Cushing’s detailed observations of his trip, made with his older brother Edward, are in a journal that is now in the collection of the Cushing/Whitney Medical Library. It was part of a recent acquisition that also included a journal of a trip to Bermuda and account books listing patients and fees paid to his father, grandfather and great-grandfather, physicians all.

At the time of his Chicago trip, Cushing, an 1891 graduate of Yale College, was 24 and ready to start his third year of medical school at Harvard. The Morocco-bound diary—in hasty, yet compact, pencilled script—offers his observations interspersed with whimsical sketches.

Much as a diary leads to introspection, the fair provided an opportunity for national self-assessment. The huge event attracted millions of visitors and “represented the Victorian era’s attempt both to acknowledge the reality of rapid change and to understand and control its direction,” according to Reid Badger, in The Great American Fair: The World’s Columbian Exposition and American Culture. The Chicago fair introduced the electric light bulb, alternating current and a huge Ferris wheel that accommodated more than 2,000 riders at a time. Professional congresses debated topics ranging from women’s suffrage to evolution to the necessity of a liberal education for students of medicine.

During his first day at the fair on September 13, 1893, Cushing visited the Women’s Building and an English exhibit featuring a hospital room. He noted the “typhoid dishes and pens … nurses’ dresses, instruments … colored glass for different solutions. Thermometer holder … operating jackets for patients. Operation suits of different kinds—which tie with ribbons down front, side, etc.” The diary suggests that he logged these ideas for future reference.

Cushing’s entry for Sunday, when the fair was opened to make it possible for laborers to attend on their only day off (despite protests from religious groups), is among the lengthiest for the week. He described three hours spent in art galleries and a walk through the Midway, a section devoted to anthropology and presentations of indigenous peoples from around the world. By then, Cushing was entrenched in the physician’s role and did not indulge in days of rest.

The diary reveals a broad range of interests and a fascination with art of all kinds. Cushing saved programs from concerts of European performers and wrote at length about a Japanese tea ceremony as well as an exhibit on forestry designed by Gifford Pinchot, an 1889 Yale College graduate who would go on to co-found Yale’s School of Forestry in 1900. Cushing was complimentary about exotic Bedouin dancers and an exhibit on the streets of Cairo.

__REQUIRED ACTION 1__
From the passage on Cushing's diary of the Chicago fair, reproduce the part that opens with the words containing "Cushing’s detailed observations" and closes with "with whimsical sketches.".
__REQUIRED ACTION 2__
For each statement, say whether it agrees with the passage on Cushing's diary of the Chicago fair, answering yes or no and quoting the deciding words: (a) Cushing was 24 at the time of his Chicago trip; (b) Cushing made the trip on his own; (c) the fair's Ferris wheel could carry more than 2,000 riders at a time.

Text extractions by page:
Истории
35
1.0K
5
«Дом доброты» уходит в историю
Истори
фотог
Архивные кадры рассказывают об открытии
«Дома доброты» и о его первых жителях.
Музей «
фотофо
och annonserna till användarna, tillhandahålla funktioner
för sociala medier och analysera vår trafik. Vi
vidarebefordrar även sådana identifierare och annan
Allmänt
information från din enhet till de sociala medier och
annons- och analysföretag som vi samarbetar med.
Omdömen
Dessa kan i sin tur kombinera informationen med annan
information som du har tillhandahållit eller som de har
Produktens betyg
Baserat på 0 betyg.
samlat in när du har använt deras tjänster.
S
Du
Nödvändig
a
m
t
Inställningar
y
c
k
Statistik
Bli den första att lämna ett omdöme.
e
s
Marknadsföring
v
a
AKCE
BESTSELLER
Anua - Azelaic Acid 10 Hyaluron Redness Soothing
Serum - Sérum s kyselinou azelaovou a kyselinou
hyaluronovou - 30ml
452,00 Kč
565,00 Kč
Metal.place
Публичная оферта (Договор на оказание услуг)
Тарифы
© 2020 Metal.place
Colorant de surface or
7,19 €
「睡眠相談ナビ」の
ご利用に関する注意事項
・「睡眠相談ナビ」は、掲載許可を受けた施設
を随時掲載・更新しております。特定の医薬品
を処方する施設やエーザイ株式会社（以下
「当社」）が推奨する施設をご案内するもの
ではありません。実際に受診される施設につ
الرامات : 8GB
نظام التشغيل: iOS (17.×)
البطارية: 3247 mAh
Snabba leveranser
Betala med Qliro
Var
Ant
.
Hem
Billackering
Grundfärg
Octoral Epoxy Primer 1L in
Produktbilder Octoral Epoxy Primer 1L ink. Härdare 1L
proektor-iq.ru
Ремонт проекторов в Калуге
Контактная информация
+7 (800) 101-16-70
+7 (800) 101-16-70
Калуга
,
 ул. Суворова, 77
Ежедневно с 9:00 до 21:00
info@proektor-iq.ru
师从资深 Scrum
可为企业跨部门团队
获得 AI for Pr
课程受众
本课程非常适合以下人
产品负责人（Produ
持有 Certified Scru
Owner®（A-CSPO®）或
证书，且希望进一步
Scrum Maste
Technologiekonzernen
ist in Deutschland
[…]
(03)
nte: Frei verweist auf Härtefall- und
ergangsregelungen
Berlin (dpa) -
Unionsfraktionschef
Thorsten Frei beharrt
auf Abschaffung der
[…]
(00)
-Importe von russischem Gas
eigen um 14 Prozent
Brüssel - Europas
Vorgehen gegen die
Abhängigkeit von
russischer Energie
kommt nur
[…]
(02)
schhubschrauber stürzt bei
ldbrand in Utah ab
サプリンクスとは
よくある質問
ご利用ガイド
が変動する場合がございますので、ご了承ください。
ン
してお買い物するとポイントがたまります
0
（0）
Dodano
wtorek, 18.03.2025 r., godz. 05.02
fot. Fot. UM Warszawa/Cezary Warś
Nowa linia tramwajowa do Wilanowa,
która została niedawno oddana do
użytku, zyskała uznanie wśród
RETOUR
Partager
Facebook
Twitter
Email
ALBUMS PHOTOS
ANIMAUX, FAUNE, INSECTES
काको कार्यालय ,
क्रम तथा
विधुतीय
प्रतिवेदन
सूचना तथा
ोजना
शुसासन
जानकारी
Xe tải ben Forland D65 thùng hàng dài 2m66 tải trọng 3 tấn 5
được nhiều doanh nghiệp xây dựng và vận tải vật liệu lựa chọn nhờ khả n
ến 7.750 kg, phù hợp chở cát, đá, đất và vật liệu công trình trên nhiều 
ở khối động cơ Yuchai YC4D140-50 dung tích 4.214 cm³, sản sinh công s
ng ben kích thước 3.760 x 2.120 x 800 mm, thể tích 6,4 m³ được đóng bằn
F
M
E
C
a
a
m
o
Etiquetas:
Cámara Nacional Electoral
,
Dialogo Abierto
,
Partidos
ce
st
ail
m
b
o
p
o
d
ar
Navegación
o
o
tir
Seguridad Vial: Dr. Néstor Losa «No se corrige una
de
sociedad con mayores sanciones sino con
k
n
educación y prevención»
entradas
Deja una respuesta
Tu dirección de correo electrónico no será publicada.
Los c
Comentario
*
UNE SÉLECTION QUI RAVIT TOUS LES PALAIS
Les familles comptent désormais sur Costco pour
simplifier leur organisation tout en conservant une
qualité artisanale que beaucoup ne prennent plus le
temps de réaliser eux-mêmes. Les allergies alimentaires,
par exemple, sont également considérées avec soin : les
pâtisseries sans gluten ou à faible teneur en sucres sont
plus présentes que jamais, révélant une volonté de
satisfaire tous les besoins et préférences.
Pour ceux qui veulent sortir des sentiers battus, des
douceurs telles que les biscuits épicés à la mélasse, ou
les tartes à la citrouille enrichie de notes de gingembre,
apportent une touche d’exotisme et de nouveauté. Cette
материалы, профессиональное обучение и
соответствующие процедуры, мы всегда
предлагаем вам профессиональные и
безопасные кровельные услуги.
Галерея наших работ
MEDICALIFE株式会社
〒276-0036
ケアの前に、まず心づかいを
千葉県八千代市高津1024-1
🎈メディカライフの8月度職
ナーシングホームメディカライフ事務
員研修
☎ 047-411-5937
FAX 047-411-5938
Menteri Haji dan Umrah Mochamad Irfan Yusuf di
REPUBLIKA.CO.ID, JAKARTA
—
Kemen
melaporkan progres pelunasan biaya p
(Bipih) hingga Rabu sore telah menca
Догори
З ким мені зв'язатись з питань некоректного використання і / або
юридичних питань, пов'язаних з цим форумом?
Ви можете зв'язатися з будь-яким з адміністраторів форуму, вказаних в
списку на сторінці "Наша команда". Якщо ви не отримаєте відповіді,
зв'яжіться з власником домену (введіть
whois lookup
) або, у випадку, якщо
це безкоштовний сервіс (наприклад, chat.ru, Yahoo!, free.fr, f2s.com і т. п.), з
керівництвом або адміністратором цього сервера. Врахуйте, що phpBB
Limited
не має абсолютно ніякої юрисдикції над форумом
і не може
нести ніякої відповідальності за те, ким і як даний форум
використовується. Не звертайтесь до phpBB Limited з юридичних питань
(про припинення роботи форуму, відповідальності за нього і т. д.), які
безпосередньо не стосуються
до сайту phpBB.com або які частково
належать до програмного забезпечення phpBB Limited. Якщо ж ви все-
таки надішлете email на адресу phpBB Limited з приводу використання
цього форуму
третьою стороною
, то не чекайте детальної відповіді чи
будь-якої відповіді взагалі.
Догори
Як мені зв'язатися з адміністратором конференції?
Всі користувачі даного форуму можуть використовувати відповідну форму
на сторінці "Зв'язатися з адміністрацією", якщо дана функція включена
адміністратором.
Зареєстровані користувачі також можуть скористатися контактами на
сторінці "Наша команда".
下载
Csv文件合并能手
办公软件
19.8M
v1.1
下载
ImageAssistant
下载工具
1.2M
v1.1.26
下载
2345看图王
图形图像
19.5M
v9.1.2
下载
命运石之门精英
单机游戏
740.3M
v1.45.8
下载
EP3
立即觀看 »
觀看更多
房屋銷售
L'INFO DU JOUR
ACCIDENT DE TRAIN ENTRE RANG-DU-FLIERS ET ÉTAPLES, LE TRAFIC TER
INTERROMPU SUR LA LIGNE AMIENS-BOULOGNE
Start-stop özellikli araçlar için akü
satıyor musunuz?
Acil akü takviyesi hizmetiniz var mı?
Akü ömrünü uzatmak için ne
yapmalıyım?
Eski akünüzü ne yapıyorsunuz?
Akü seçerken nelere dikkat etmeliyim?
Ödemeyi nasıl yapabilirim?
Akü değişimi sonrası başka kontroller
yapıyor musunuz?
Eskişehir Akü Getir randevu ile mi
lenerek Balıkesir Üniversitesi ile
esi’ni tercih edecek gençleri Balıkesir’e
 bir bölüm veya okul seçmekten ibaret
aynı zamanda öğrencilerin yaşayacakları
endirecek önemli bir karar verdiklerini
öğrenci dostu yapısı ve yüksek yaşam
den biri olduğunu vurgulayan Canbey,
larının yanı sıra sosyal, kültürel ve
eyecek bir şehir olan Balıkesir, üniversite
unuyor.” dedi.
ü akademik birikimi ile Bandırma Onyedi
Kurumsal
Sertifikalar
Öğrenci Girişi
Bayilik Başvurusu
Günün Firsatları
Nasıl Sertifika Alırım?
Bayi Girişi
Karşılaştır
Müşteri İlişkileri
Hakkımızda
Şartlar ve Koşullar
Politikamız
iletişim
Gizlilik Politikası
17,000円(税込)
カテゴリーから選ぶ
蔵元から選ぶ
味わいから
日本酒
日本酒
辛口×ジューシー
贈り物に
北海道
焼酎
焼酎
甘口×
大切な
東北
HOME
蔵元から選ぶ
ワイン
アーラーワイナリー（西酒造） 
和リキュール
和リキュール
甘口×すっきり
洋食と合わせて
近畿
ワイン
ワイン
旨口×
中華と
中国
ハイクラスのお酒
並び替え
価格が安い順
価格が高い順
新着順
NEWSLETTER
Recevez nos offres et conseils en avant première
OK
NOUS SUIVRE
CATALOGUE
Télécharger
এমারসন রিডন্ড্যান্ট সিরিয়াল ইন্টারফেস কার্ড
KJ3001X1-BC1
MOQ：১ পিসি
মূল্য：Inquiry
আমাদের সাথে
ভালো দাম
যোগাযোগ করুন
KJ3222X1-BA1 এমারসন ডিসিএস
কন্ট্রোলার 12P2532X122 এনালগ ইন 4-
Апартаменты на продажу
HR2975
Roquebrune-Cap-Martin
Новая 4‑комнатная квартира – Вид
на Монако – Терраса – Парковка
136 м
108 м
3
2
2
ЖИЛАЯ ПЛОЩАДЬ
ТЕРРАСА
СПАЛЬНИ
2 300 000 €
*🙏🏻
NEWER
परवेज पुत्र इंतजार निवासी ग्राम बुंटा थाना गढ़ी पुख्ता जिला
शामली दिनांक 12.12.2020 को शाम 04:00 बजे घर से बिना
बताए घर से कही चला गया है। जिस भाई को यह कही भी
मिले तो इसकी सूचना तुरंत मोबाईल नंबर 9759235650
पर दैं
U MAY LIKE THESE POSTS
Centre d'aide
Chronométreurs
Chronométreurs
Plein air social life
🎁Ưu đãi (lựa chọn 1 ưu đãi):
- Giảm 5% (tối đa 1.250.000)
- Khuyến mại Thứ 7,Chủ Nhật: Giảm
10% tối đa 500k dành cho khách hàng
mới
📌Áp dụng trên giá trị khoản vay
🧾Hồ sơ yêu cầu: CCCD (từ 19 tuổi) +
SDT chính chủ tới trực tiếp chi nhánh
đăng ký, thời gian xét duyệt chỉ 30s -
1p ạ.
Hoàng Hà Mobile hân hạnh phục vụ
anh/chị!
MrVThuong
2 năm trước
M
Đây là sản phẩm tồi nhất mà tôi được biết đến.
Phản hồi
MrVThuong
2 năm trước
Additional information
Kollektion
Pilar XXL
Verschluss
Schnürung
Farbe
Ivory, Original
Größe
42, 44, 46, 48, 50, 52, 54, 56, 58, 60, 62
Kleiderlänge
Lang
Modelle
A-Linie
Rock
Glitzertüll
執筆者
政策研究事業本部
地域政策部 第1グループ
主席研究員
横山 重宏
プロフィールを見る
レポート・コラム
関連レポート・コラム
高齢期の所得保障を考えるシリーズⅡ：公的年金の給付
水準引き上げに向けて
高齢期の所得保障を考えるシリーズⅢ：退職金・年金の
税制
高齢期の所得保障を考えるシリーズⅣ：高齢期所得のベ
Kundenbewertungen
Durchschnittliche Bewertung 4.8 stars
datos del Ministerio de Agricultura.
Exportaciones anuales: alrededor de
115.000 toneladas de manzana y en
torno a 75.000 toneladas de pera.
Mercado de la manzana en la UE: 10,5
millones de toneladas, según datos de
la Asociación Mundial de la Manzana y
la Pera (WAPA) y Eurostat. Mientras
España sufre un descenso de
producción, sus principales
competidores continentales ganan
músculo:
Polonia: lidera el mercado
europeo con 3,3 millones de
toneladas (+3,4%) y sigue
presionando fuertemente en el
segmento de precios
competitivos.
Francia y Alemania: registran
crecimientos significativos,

__ANSWER BOX 1__
Cushing’s detailed observations of his trip, made with his older brother Edward, are in a journal that is now in the collection of the Cushing/Whitney Medical Library. It was part of a recent acquisition that also included a journal of a trip to Bermuda and account books listing patients and fees paid to his father, grandfather and great-grandfather, physicians all.

At the time of his Chicago trip, Cushing, an 1891 graduate of Yale College, was 24 and ready to start his third year of medical school at Harvard. The Morocco-bound diary—in hasty, yet compact, pencilled script—offers his observations interspersed with whimsical sketches.

__ANSWER BOX 2__
(a) Yes: "was 24 and ready to start his third year of medical school at Harvard"
(b) No: "made with his older brother Edward"
(c) Yes: "a huge Ferris wheel that accommodated more than 2,000 riders at a time"